Wednesday, January 28, 2009

LA's Surveillance Timeblades

[Image: Police Helicopters, by John Nyboer, via Polar Inertia.]

Up on Polar Inertia right now in the winter issue is a sweet little photo stream of LAPD helicopters by photographer John Nyboer who writes, “Police helicopters are an inescapable presence in Los Angeles. Near the freeways, daily accidents beckon the air patrol along with a swarm of TV news twirly-birds. In the more densely populated neighborhoods, copter blades beat the air day and night as the police respond to crimes real and imagined to probe with binoculars and spotlights. The wealthy Hills of Beverly and Hollywood are not immune to their presence: the police integrate these neighborhoods into flight patterns. Even at the beaches, LAPD and Sheriff's copters pay surprisingly close attention to sunbathers and tourists.”
This reminds me of an older post here on Subtopia which sort of situated the military helicopter patrol constantly whirling over Baghdad as the shadowy cog in a perpetual motion “War on Terror” that endlessly churns at its nexus point in the Middle East.
You’ll have to forgive me for reposting an extract from that old post here again:

“the war machine lodged in the cradle of civilization; its precision blades rotating and sweeping violently across the face of modern Baghdad like Leviathan clockhands that have seized control of history and time itself. Somehow superior to the sun’s own momentum this shadow of war remains fixed at the center of Baghdad’s image and place in time right now. The Blackhawk’s crusading swords dissect the airspace of Iraq’s temporal sovereignty delivering a chronographic-like stoppage of time across the city as the Gods of War have seen fit to hack the moment – and as if the entire metropolis were completely calibrated to the time/space dials of U.S. occupation.
However, despite curfew the Blackhawk – bound to the sky in circuitous patterns of panoptic centrifuge – is what also keeps the gears of time constantly spun. Looping barely above the earth day and night the war machine’s black glove turns a great balance wheel back and forth upon which the entire city rests. As such, Baghdad is like the militarized pacemaker for endless conflict always oscillating in and out of stability; it is a city tectonically wound over and over again for a perpetual motion War On Terror.
Look at the photo once more though and you may find it’s not even Baghdad at all. Listen carefully. Overhead the Blackhawks are circling. Nearly everywhere now from San Diego to Afghanistan the skies are filled with these propellers and others just like them synchronizing the invisible gear trains of conflict across every time zone. They are the symbolic clockworks of a wartime economy, and this image to me just seems like a giant time stamp for it all.”

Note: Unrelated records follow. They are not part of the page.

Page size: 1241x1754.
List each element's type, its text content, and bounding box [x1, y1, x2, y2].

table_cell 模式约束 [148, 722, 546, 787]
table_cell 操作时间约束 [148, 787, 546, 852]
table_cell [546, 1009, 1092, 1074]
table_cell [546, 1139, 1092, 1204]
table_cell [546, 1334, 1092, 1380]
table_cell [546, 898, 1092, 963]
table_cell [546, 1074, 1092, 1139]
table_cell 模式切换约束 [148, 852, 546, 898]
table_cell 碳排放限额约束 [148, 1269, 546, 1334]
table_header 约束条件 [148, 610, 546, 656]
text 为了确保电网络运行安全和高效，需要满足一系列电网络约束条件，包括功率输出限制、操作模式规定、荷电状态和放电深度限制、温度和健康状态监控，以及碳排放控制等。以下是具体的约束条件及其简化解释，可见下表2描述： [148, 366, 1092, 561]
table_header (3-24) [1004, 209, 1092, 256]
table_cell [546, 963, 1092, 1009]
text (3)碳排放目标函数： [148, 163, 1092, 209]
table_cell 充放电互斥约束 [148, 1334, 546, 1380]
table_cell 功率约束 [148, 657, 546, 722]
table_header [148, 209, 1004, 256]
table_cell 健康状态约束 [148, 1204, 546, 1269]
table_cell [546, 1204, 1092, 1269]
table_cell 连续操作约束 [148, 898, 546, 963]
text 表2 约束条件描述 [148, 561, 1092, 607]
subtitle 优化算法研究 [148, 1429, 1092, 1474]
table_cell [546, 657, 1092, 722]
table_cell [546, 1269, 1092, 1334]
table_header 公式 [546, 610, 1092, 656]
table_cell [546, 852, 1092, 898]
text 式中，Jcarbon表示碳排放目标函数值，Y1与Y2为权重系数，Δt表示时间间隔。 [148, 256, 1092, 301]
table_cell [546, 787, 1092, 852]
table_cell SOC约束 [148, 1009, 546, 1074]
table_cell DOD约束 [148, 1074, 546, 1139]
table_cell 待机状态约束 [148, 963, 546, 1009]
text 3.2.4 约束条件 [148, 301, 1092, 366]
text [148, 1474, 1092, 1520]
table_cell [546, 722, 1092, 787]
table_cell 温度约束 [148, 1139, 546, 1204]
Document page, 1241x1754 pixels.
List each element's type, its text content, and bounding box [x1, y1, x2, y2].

Though, it may not be the LAPD helis which will reel in our concern in the future so much as the flight of this miniature drone, described as a basically a hi-tech kite armed with GPS enabled compasses and video camera which can be controlled by users on the ground. The Skyseer was sort of illegally tested by the LAPD in 2006 without proper FAA licensing, but is being hailed as a promising implement in the evolution of urban surveillance. Operates like a toy, is capable of hovering and pinpointing precise locations with its remote viewfinder, streaming video back to command stations, is cheap and lightweight, and probably the next step before even tinier robotic surveillance systems take over.
So, if you look up to the sky one day and see this toy airplane just sort of hanging out overhead, with no kids in site, be advised, you could be making an unwitting appearance on Homeland Security, USA! Make sure to wear a good disguise.